Date parsing in this pipeline is robust to malformed values: non-standard dates are converted to NA with warnings instead of stopping the full run.
Running a Cox model
After building the survival dataset, exclude prevalent primary-disease cases and fit a Cox model:
library(survival)
# Exclude prevalent AA cases (they have NA outcome)
cox_data <- analysis_dt[!is.na(outcome_status)]
cox_model <- coxph(
Surv(outcome_surv_time, outcome_status) ~
Hypertension_history + Diabetes_history,
data = cox_data
)
summary(cox_model)Sensitivity analyses
You can run sensitivity analyses by varying the source definitions:
# Sensitivity 1: hospital records only (strictest)

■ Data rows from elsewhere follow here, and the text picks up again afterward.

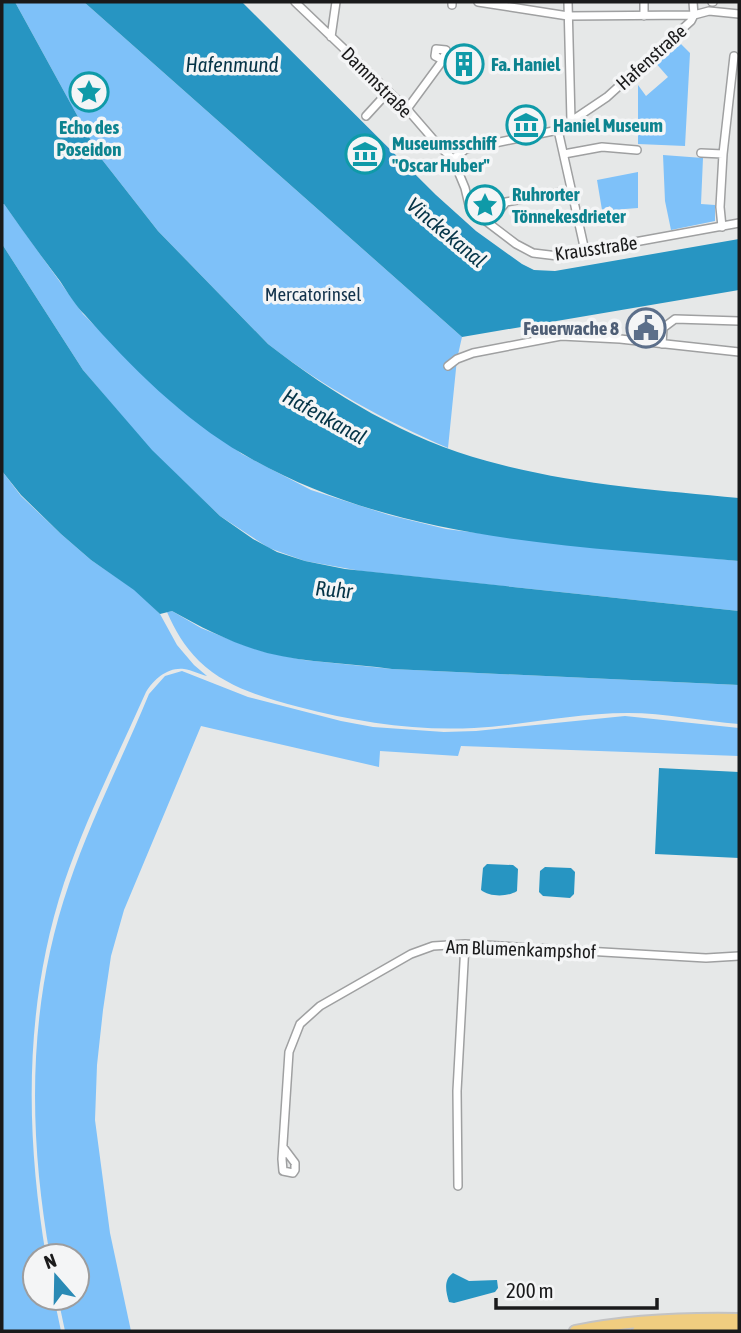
<svg xmlns="http://www.w3.org/2000/svg" width="741" height="1333" viewBox="0 0 741 1333" font-family="'Asap Condensed',sans-serif">
<style>
.green{fill:#7ec1f9}
.water{fill:#2795c2}
.lines{fill:none;stroke-linecap:round;stroke-linejoin:round}
.minor-casing{stroke:#9fa0a1;stroke-width:10}
.highway-casing{stroke:#c3c3c4;stroke-width:14}
.minor{stroke:#fff;stroke-width:7}
.highway{stroke:#f0cd80;stroke-width:10}
.labels{text-anchor:middle;dominant-baseline:central;stroke-width:7;stroke-linejoin:round;paint-order:stroke}
.street-label{font-size:19px;fill:#1a1a1b;stroke:#f4f5f6}
.culture-label{font-size:19px;font-weight:bold;fill:#0d838f;stroke:#f4f5f6;text-anchor:start}
.park-label{font-size:19px;fill:#12324b;stroke:#f4f5f6}
.service-label{font-size:19px;font-weight:bold;fill:#4e5e75;stroke:#f4f5f6;text-anchor:end}
.water-label{font-size:21px;font-style:italic;fill:#053447;stroke:#f4f5f6}
</style>
<rect width="100%" height="100%" fill="#e6e8e8"/>
<path class="green" d="M15,2H84L462,337L457,359L448,448C384,420 323,387 268,344L158,231L100,157Z
M677,40L690,53L685,146L638,144V85L646,96L668,77L654,61Z
M663,155L703,158L701,204L715,205V221L671,230L665,201Z
M638,172V208L612,210L610,206L602,210L597,180Z
M2,204H4L83,314L175,405L242,454L311,490L389,515L446,529L576,545L739,561V611L361,571L305,561L269,548L220,516L151,450L83,370L2,244Z
M2,471L21,496L61,534L91,560L135,590L160,614L177,645L194,665L207,676C199,674 192,670 184,669C168,667 154,679 146,692C118,755 86,818 64,883C24,1005 25,1130 46,1256H35V1298H54L61,1331H2Z
M172,611L201,628L241,644L265,652L304,660L392,669L739,685V724C702,721 665,713 628,713C576,713 525,725 474,728C414,731 357,722 299,707C263,697 227,688 199,661C184,646 175,630 167,612Z
M182,671L248,697L341,721L373,727L444,732L476,731L625,716L739,728V756L461,746L458,756L380,751L379,767L201,726L124,910L111,956L103,1010L97,1065L95,1120L110,1233L131,1331H65L58,1298H77V1256H50C28,1131 27,1006 69,884C91,819 123,757 149,694L165,676Z"/>
<path class="water" d="M2,2H15L100,157L158,231L268,344C332,394 408,440 487,461C569,484 655,490 739,498V561C571,545 393,542 243,454C184,420 130,366 85,315C75,305 68,293 60,281C41,256 22,230 4,204H2Z
M84,2H242L436,195L476,231L522,264L534,270L555,271L739,239V290L462,337Z
M2,244L83,370L152,450L220,516L253,539L277,552L305,561L345,569L739,611V685L392,669C351,663 308,663 267,653C234,644 202,628 172,611L160,614L134,590L91,560L61,534L21,495L2,471Z
M659,768L739,772V858L655,854Z
M487,864L513,865L518,869L517,891C508,897 489,897 481,890L483,868Z
M545,867L571,868L575,872L574,894L570,898L543,896L539,892L540,871Z
M453,1273L469,1281L497,1280L498,1288L495,1292L454,1303L449,1302C446,1292 443,1280 453,1273Z"/>
<g class="lines">
<g class="minor-casing">
<path id="minor" d="M295,2L407,109L439,146L453,159L465,188L470,209L516,244L533,253L558,256L739,223
M478,2L568,16L694,15L709,11L739,14
M568,2L571,121
M712,2H713
M452,5V2
M644,16V2
M331,37L336,2
M407,109L443,60L446,50L436,49L435,56L443,60
M366,116L388,92
M558,130L585,251
M701,153L723,154
M564,154L602,147L637,150
M453,159L466,149L558,130L607,97L691,21L694,15L693,2
M489,223L506,202L572,190
M722,227L720,207L723,154L734,56
M662,344L663,328L675,319L739,321
M448,366L457,359L473,353L561,336L620,339L739,352
M283,1147L295,1163V1170L293,1173L283,1171L282,1159L289,1052L300,1024L320,1006L411,954L433,946L465,944L706,958L739,956
M458,1186L457,1091L465,944"/>
</g>
<g class="highway-casing">
<path id="highway" d="M575,1331C630,1320 684,1318 739,1319
M638,1331L678,1328L739,1327"/>
</g>
<use href="#minor" class="minor"/>
<use href="#highway" class="highway"/>
</g>
<defs>
<g id="building-ring" transform="scale(2.0125)"><circle r="9.5" fill="#f4f5f6" stroke="#0f9aa8" stroke-width="1.5"/><path d="M-4-6H4V6H1V3H-1V6H-4ZM-2.5-4.3h1.7v1.8h-1.7ZM.8-4.3h1.7v1.8H.8ZM-2.5-1h1.7V.8h-1.7ZM.8-1h1.7V.8H.8Z" fill="#0f9aa8"/></g>
<g id="sight-ring" transform="scale(2.0125)"><circle r="9.5" fill="#f4f5f6" stroke="#0f9aa8" stroke-width="1.5"/><path d="M0-6L1.8-2.2L6-1.7L2.9 1.2L3.7 5.4L0 3.3L-3.7 5.4L-2.9 1.2L-6-1.7L-1.8-2.2Z" fill="#0f9aa8"/></g>
<g id="museum-ring" transform="scale(2.0125)"><circle r="9.5" fill="#f4f5f6" stroke="#0f9aa8" stroke-width="1.5"/><path d="M0-6L6-3V-2H-6V-3ZM-5-1h2V3h-2ZM-1-1h2V3h-2ZM3-1h2V3H3ZM-6 4H6V6H-6Z" fill="#0f9aa8"/></g>
<g id="civic-ring" transform="scale(2.0125)"><circle r="9.5" fill="#f4f5f6" stroke="#5c6f8a" stroke-width="1.5"/><path d="M-.6-6.5H3V-4.5H.6V-3L4-1V1h2V6H-6V1h2V-1L-.6-3ZM-1.2 2.5V6h2.4V2.5Z" fill="#5c6f8a"/></g>
</defs>
<g fill-rule="evenodd">
<use href="#building-ring" x="464" y="64"/>
<use href="#sight-ring" x="89" y="92"/>
<use href="#museum-ring" x="526" y="125"/>
<use href="#museum-ring" x="365" y="154"/>
<use href="#sight-ring" x="485" y="205"/>
<use href="#civic-ring" x="646" y="328"/>
</g>
<g class="labels">
<g class="street-label">
<text transform="translate(651 57) rotate(-42)">Hafenstraße</text>
<text transform="translate(377 82) rotate(45)">Dammstraße</text>
<text transform="translate(596 248) rotate(-8)">Krausstraße</text>
<text transform="translate(521 949) rotate(2)">Am Blumenkampshof</text>
</g>
<g class="culture-label">
<text x="491" y="64">Fa. Haniel</text>
<text x="553" y="125">Haniel Museum</text>
<text x="89" y="127" text-anchor="middle">Echo des<tspan x="89" dy="22">Poseidon</tspan></text>
<text x="392" y="143">Museumsschiff<tspan x="392" dy="22">"Oscar Huber"</tspan></text>
<text x="512" y="194">Ruhrorter<tspan x="512" dy="22">Tönnekesdrieter</tspan></text>
</g>
<g class="park-label">
<text x="313" y="294">Mercatorinsel</text>
</g>
<g class="service-label">
<text x="619" y="328">Feuerwache 8</text>
</g>
<g class="water-label">
<text x="232" y="64">Hafenmund</text>
<text transform="translate(447 232) rotate(40)">Vinckekanal</text>
<text transform="translate(325 416) rotate(29)">Hafenkanal</text>
<text transform="translate(334 589) rotate(5)">Ruhr</text>
</g>
</g>
<rect width="741" height="1333" fill="none" stroke="#1a1a1b" stroke-width="7"/>
<g transform="translate(56 1277) rotate(340)"><circle r="33" fill="#f4f5f6" stroke="#9d9d9e" stroke-width="2"/>
<path d="M0-5L12 26L0 18L-12 26Z" fill="#2a8ab5"/>
<text y="-10" font-size="19" font-weight="bold" text-anchor="middle" fill="#1a1a1b">N</text>
</g>
<path d="M496 1298v10h161v-10" fill="none" stroke="#1a1a1b" stroke-width="3.5"/>
<text x="506" y="1298" font-size="21" fill="#1a1a1b" stroke="#f4f5f6" stroke-width="5" paint-order="stroke">200 m</text>
</svg>
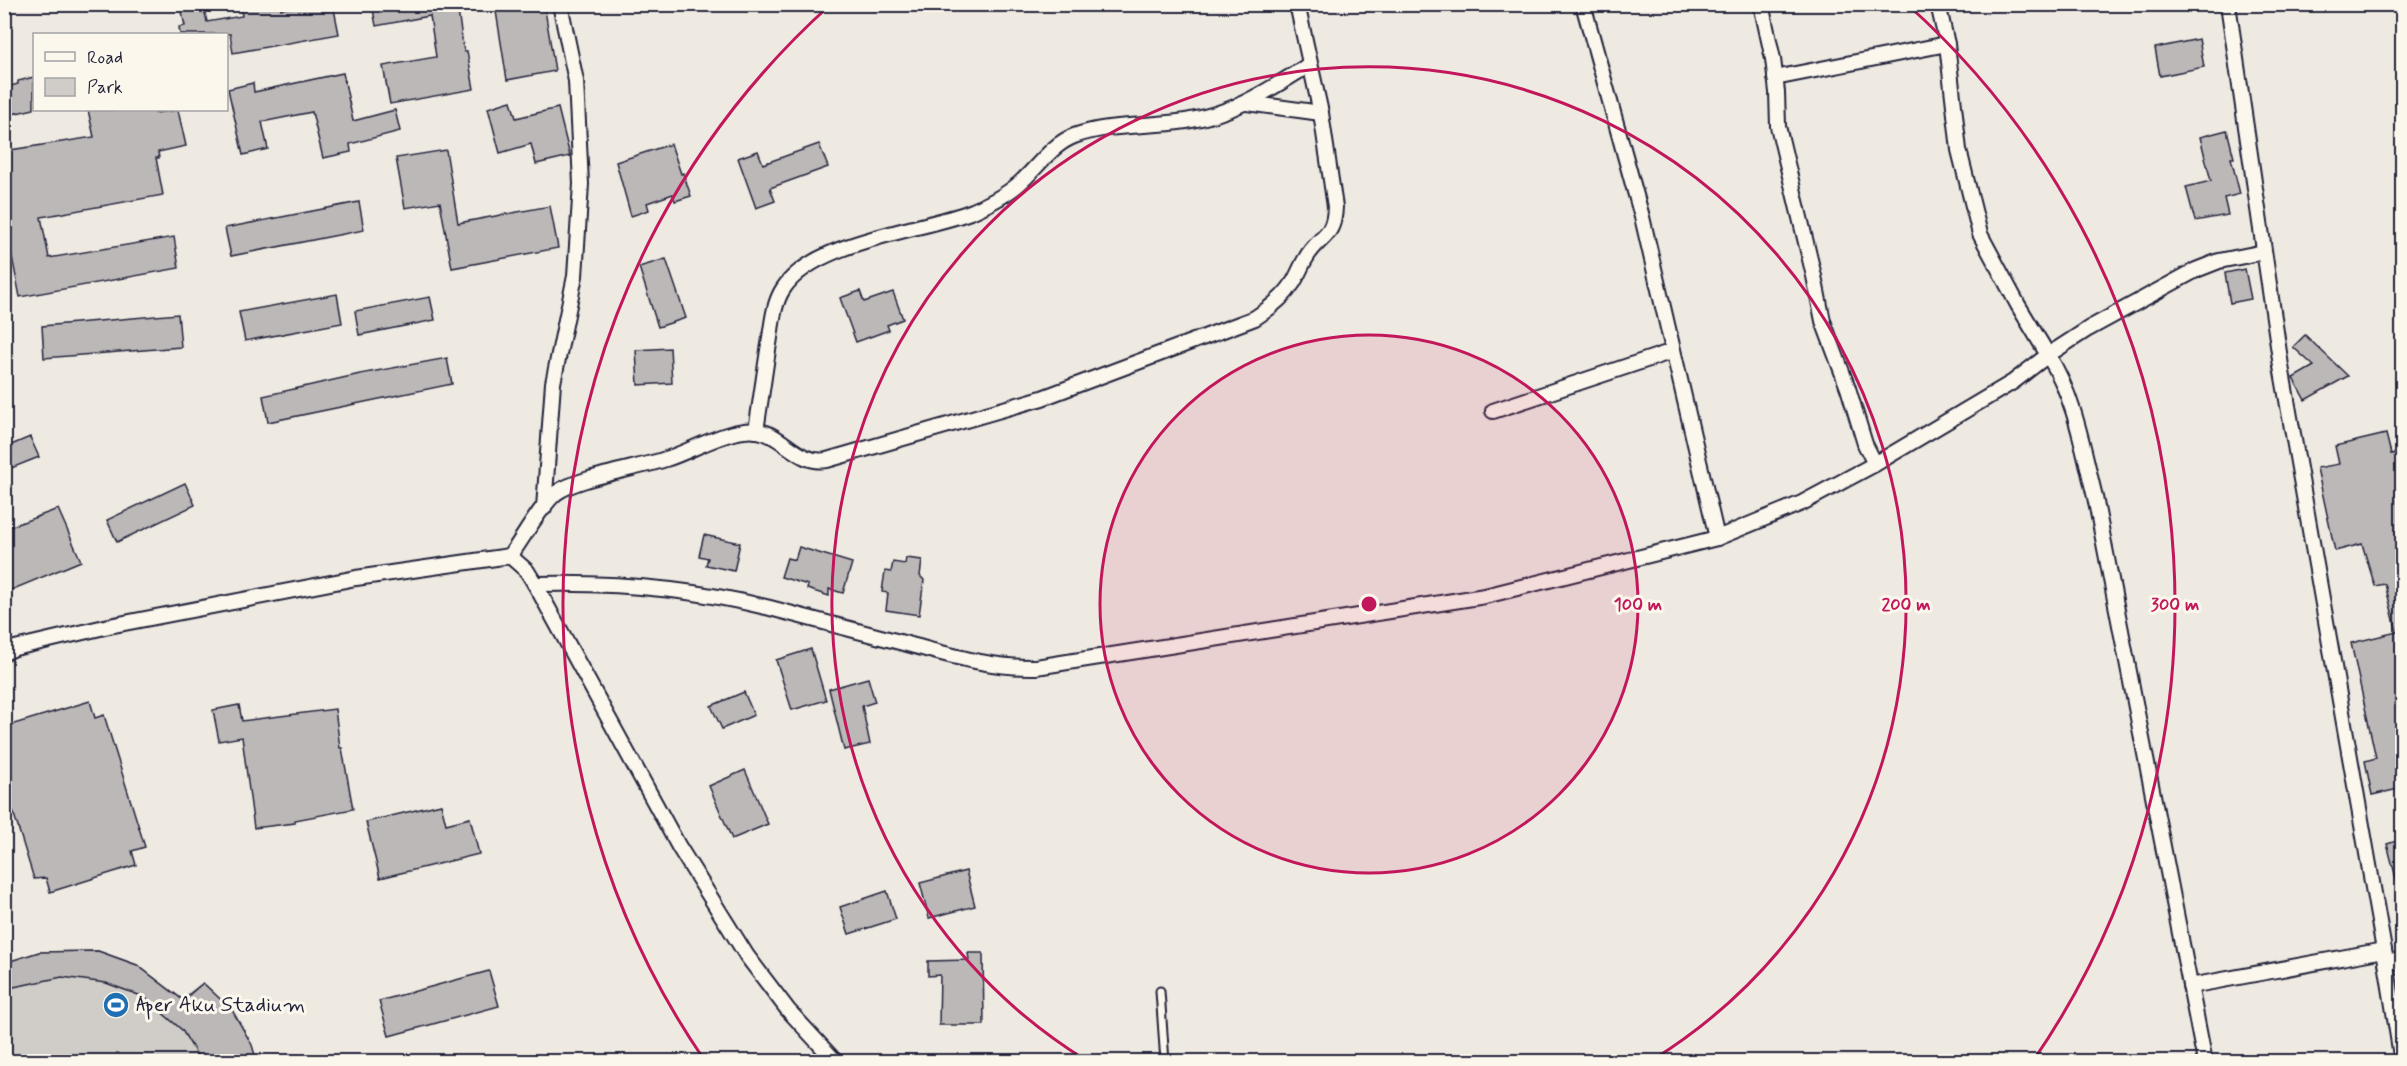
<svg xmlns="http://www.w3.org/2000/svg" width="2407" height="1066" font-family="Mynerve,sans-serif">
  <rect width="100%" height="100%" fill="#eeeae2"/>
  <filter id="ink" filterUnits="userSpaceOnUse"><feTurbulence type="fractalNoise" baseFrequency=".0167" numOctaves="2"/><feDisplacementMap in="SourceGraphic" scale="12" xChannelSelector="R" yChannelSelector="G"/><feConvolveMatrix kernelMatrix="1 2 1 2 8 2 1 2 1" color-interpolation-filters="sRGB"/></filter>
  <g filter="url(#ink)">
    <path fill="#d0cdc9" stroke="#797882" stroke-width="1.5" d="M98,951l39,14 45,34 21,-16c28,26 42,42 54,78h-252l-1,-98 35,-11z"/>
    <g fill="#bcb8b8" stroke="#22223b" stroke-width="1.5">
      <polygon points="180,4 203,4 207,22 242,16 240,4 280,4 281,9 305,4 333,4 339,34 233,53 230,34 180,34 179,27 185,26"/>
      <polygon points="372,4 457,4 464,52 467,51 474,89 390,104 383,66 436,57 430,16 376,26"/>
      <polygon points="534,4 544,4 555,71 507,80 496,11"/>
      <polygon points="2199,39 2204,67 2160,76 2155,48"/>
      <polygon points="343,73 353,121 395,110 400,131 350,144 351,152 323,158 312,112 262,122 268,149 243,155 228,89 253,83 254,92"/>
      <polygon points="34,77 34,109 12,114 7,87 18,84 18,81"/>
      <polygon points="511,101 516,118 558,108 570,156 536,164 531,144 500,153 488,108"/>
      <polygon points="88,110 154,110 155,113 178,110 186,146 158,152 159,158 156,158 163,195 41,217 49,258 174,237 179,268 20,297 4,217 4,151 94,137"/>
      <polygon points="2227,130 2234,158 2231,158 2240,194 2224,198 2228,215 2195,221 2186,187 2211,181 2200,137"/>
      <polygon points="671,144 681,174 683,173 691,196 675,201 673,194 647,203 649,210 631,216 616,162"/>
      <polygon points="819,144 828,167 770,188 775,201 756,208 738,158 758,151 763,164"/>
      <polygon points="446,150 458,223 550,206 558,248 452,268 440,202 405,208 396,158"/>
      <polygon points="359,202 364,230 231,256 225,228"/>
      <polygon points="666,259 686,318 658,327 639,267"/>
      <polygon points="2245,269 2251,299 2230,303 2225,273"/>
      <polygon points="860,291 864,302 893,292 903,319 887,325 889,330 856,342 840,298"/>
      <polygon points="337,294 342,323 245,341 239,312"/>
      <polygon points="430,297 435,320 359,335 355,311"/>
      <polygon points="178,314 181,347 44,358 42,326"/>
      <polygon points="2305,335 2348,376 2305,400 2293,378 2314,366 2293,347"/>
      <polygon points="670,348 672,383 638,385 636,350"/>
      <polygon points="447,358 452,384 268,422 263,396 360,374"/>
      <polygon points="2386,434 2391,454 2396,453 2403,487 2403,788 2372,795 2365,761 2376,758 2351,643 2397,632 2385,584 2375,586 2362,544 2335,551 2317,468 2339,464 2335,446"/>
      <polygon points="30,437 39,457 4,471 4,448"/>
      <polygon points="185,483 195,505 117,542 107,520"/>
      <polygon points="58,509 81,561 4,593 4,529"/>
      <polygon points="704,535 740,543 734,571 706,565 708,558 699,556"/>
      <polygon points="799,547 852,563 843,593 829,589 829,596 807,589 808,585 781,577 787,558 795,560"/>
      <polygon points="906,558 922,560 920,576 924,580 919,615 886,610 888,593 882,592 885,571 891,572 893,562 905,564"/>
      <polygon points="811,649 826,700 792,710 776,660"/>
      <polygon points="868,678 875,702 862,706 870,744 844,750 829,689"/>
      <polygon points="744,692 754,715 722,729 711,706"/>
      <polygon points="90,701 95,718 104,715 145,847 132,851 136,865 50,892 46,878 34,879 4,782 4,727"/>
      <polygon points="239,705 242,721 335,709 340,748 342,748 353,809 295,820 295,823 254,828 242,737 219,741 213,710"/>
      <polygon points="745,770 768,824 732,839 709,786"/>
      <polygon points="441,804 446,824 470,818 479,854 380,878 366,822"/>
      <polygon points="2403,839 2403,885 2398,886 2387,844"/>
      <polygon points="966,871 975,906 929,918 920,883"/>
      <polygon points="887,891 896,919 849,934 840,907"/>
      <polygon points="98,951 137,965 183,1000 203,983 232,1010 252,1045 257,1062 201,1062 182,1030 144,997 106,983 62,977 4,989 4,963 39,952"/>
      <polygon points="968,953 983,953 984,1025 939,1025 940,975 928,976 928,961 969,960"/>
      <polygon points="489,971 499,1006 389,1036 379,1001"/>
    </g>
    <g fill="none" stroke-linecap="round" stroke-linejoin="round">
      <g stroke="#22223b" stroke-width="11">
        <polyline id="lane" points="1160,991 1165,1062"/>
      </g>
      <g stroke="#22223b" stroke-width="18">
        <g id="street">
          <polyline points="1583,4 1642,217 1717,538"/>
          <polyline points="1761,4 1773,59 1777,92 1778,126 1814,276 1823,321 1848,388 1865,444 1875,464"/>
          <polyline points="2228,4 2281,366 2384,950 2402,1062"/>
          <polyline points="1775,78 1947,44"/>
          <polyline points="1247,103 1321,113"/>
          <polyline points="1493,411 1673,351"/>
          <path d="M756,431c4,-27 8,-54 12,-81 4,-20 4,-44 15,-61 32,-49 139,-58 190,-78 18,-8 36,-17 50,-31 16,-15 30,-36 51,-44 36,-13 75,-9 112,-15 50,-8 81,-30 123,-56"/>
          <polyline points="544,508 553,383 575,276 581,184 576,81 560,4"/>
          <path d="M510,556c12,-16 31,-51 46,-63 20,-15 83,-25 110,-34 26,-8 64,-32 92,-28 26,4 40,34 69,29l215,-62 213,-80c14,-9 29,-21 38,-35 5,-8 8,-17 13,-25 13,-23 28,-19 29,-51l-14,-94 -24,-109"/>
          <path d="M535,584c78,-2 160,5 235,24 47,12 94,25 141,37 42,11 81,23 125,22l449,-71 232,-58 85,-35 73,-39 138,-82 35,-27 -30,-50 -38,-71 -21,-84 -12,-106 -9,-40"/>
          <polyline points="4,653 15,648 109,626 356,578 510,556 527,571 535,584 679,847 747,956 788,1010 836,1062"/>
          <polyline points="2386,960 2402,962"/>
          <polyline points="2190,986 2384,950"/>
          <path d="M2205,1062l-110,-565c-12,-48 -20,-99 -47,-142l40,-26 108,-59 23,-9 45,-9"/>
        </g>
      </g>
      <use href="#lane" stroke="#fbf7ec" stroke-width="7"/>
      <use href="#street" stroke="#fbf7ec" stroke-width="14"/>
    </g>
  </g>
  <circle cx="1369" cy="604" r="269" fill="#c2185b" fill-opacity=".12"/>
  <g fill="none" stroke="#c2185b" stroke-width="3">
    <circle cx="1369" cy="604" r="269"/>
    <path d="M1084 1059A537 537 0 1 1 1654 1059"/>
    <path d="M705 1061A806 806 0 0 1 830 5M1908 5A806 806 0 0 1 2033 1061"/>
  </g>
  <defs>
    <g id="stadium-disc" transform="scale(1.35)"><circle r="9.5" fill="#1f6fb2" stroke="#fbf7ec"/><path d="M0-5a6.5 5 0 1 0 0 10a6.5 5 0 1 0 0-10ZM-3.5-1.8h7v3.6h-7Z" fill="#fff"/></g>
  </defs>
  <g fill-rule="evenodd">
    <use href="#stadium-disc" x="116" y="1005"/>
  </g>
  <g text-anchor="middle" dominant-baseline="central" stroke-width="6" stroke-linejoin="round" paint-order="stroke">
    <g font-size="21" fill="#22223b" stroke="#fbf7ec" text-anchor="start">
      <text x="136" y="1005">Aper Aku Stadium</text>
    </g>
  </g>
  <circle cx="1369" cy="604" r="9" fill="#c2185b" stroke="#fbf7ec" stroke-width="3"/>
  <g font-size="18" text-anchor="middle" font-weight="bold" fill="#c2185b" stroke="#fbf7ec" stroke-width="6" stroke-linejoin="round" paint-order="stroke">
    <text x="1638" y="610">100 m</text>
    <text x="1906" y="610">200 m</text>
    <text x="2175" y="610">300 m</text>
  </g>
  <rect width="2407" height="1066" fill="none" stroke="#fbf7ec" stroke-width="24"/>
  <rect x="12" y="12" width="2383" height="1042" fill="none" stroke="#22223b" stroke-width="2" filter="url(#ink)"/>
  <rect x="33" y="33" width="195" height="78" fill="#fbf7ec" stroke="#a4a2a5" stroke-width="1.5"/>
  <rect x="45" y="52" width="30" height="9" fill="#fbf7ec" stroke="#a4a2a5" stroke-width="1.5"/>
  <text x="87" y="63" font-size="18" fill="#22223b">Road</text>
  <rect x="45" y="78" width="30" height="18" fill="#d0cdc9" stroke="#a4a2a5" stroke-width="1.5"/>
  <text x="87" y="93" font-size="18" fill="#22223b">Park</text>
</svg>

strict_dt <- build_survival_dataset(
ukb_data, diseases,
prevalent_sources = c("ICD10", "ICD9"),
outcome_sources = c("ICD10", "ICD9"),
primary_disease = "AA"
)
# Sensitivity 2: broad baseline history and fatal events
broad_dt <- build_survival_dataset(
ukb_data, diseases,
prevalent_sources = c("ICD10", "ICD9",
"Self-report"),
outcome_sources = c("ICD10", "ICD9",
"Death"),
primary_disease = "AA"
)Long format output
If you need a case-level (long) table instead of the wide cohort table, set output = "long":
long_dt <- build_survival_dataset(
ukb_data, diseases,
primary_disease = "AA",
output = "long",
include_all = TRUE
)
head(long_dt)With output = "long" and include_all = TRUE, the function returns one row per participant per disease, including non-cases with status = 0. With include_all = FALSE, it returns only extracted case records from the selected outcome sources.